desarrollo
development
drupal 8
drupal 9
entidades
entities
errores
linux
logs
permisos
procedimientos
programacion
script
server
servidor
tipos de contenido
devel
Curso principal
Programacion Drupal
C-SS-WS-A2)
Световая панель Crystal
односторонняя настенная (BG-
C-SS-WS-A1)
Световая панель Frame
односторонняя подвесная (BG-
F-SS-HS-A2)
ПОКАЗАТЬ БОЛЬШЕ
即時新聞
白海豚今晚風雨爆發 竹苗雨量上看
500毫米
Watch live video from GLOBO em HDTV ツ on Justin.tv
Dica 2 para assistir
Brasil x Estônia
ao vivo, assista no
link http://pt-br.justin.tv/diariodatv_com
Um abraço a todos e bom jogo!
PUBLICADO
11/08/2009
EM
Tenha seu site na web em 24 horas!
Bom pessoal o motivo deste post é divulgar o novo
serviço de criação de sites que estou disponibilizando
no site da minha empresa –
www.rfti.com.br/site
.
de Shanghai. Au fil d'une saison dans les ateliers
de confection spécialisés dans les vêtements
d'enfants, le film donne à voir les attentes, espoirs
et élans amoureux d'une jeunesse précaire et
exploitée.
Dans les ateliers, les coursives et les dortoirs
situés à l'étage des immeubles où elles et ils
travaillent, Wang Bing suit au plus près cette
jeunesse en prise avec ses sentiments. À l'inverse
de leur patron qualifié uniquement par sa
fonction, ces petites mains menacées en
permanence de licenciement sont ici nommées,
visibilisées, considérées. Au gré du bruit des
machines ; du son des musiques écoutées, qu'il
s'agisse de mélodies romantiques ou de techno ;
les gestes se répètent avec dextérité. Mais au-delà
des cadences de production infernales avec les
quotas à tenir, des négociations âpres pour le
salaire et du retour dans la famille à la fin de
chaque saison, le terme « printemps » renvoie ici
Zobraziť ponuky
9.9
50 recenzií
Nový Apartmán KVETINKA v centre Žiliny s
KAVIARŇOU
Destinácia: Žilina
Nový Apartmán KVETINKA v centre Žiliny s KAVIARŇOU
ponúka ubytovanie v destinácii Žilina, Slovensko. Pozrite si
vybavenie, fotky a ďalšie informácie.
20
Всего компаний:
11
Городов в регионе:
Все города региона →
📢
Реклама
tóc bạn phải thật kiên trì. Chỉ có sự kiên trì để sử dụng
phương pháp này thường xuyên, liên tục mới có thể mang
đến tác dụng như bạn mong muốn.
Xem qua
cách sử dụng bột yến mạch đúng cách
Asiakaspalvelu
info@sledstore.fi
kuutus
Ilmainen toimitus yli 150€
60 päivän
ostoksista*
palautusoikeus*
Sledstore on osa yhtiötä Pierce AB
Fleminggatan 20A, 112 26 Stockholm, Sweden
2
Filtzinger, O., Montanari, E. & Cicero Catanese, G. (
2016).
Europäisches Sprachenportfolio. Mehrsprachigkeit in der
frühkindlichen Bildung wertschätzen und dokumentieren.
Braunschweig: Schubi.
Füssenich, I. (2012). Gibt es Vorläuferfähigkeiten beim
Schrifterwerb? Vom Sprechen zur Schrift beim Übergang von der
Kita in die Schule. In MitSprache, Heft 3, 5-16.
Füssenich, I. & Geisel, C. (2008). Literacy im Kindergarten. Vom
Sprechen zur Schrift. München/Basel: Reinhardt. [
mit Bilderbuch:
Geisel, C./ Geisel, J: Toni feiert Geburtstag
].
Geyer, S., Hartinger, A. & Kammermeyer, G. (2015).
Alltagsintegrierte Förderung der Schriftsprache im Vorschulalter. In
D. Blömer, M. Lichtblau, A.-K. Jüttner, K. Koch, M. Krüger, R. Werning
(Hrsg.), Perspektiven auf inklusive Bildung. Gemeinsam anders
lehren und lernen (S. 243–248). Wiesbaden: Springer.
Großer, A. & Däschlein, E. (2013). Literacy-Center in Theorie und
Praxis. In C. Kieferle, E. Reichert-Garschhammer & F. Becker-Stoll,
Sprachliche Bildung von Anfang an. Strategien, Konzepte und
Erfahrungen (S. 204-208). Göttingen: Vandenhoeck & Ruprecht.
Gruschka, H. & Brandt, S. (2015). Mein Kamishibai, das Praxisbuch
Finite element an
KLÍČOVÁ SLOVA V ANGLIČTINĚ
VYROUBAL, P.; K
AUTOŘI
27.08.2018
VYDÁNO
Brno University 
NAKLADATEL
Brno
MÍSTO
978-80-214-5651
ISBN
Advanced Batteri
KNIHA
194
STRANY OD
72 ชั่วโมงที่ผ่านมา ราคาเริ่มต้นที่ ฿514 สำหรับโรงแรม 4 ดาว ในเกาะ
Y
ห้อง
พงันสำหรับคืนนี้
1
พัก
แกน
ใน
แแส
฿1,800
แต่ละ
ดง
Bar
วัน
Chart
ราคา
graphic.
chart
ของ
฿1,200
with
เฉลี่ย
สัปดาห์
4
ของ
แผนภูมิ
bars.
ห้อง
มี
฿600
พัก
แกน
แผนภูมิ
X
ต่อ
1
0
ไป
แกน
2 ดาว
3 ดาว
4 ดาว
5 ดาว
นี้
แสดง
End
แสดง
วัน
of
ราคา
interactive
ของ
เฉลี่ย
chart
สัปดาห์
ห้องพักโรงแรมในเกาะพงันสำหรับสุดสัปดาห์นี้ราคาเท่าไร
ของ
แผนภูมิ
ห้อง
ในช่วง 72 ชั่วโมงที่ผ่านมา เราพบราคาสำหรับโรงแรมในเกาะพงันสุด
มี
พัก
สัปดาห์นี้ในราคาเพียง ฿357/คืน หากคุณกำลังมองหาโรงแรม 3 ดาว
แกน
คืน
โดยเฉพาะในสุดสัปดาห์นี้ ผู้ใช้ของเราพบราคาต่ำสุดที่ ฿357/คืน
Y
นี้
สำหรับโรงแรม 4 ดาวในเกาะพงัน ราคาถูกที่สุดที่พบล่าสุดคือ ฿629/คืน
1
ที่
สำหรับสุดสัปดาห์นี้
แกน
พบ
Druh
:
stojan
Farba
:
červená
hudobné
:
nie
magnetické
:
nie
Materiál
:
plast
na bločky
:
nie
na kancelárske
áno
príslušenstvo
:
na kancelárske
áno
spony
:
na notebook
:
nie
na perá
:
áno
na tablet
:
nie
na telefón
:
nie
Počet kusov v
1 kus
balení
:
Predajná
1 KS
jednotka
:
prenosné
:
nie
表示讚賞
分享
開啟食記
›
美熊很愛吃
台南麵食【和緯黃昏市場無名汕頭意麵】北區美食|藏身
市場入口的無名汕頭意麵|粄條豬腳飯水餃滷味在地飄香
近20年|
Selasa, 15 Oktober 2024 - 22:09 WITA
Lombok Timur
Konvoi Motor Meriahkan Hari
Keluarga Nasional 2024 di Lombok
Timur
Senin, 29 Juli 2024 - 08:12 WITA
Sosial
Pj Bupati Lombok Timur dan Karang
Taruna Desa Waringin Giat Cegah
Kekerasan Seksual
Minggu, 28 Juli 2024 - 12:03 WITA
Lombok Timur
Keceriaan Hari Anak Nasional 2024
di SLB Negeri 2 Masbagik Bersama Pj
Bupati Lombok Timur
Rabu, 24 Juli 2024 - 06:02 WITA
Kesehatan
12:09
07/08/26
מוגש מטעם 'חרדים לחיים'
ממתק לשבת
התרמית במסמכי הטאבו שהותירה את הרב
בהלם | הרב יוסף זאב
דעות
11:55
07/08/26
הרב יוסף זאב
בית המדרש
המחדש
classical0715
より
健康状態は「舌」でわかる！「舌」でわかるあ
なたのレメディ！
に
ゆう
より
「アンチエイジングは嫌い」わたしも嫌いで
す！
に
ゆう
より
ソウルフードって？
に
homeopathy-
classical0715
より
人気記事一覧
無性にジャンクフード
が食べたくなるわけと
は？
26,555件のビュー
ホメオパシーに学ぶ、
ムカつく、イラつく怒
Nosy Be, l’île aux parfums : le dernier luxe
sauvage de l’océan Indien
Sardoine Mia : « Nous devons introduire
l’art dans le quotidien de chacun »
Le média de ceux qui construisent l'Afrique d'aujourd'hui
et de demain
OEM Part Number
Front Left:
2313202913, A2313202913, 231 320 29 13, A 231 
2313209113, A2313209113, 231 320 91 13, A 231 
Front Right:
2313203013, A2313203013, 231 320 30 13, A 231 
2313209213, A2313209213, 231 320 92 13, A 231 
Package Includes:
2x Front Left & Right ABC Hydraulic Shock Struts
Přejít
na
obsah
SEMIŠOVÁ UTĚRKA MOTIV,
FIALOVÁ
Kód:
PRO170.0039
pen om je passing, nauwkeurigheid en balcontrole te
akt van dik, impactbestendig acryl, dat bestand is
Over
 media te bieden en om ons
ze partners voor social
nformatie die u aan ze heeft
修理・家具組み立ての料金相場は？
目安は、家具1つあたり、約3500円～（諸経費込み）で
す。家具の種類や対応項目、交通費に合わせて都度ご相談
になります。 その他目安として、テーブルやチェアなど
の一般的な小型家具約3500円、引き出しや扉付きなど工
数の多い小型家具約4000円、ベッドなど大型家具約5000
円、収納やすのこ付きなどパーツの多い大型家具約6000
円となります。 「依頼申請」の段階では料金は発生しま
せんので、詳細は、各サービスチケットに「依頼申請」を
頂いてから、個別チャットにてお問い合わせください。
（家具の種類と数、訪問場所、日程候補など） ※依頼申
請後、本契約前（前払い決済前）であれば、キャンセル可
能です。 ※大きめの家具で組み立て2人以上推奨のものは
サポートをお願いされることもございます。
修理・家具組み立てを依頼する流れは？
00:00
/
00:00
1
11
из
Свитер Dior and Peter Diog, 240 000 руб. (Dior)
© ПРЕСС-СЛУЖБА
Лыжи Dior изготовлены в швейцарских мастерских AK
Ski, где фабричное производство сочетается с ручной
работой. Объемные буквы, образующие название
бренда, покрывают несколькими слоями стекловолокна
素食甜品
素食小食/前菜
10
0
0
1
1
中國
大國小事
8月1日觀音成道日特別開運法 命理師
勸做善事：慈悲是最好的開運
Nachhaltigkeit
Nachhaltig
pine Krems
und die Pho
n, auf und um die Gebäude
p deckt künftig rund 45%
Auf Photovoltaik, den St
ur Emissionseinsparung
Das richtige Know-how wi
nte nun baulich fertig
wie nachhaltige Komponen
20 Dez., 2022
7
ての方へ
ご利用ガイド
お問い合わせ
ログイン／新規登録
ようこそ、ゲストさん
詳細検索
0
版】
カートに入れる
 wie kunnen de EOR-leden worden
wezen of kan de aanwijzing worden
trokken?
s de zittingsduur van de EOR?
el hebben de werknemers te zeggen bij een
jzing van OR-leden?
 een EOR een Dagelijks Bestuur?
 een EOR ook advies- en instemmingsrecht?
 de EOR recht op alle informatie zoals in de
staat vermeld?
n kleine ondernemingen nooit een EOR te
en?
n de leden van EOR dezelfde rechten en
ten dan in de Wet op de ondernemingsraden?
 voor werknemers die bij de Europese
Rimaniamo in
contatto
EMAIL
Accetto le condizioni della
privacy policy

— Assignment —
Filter the records above and return every line that holds the word "Füssenich".

— Solution —
Füssenich, I. (2012). Gibt es Vorläuferfähigkeiten beim
Füssenich, I. & Geisel, C. (2008). Literacy im Kindergarten. Vom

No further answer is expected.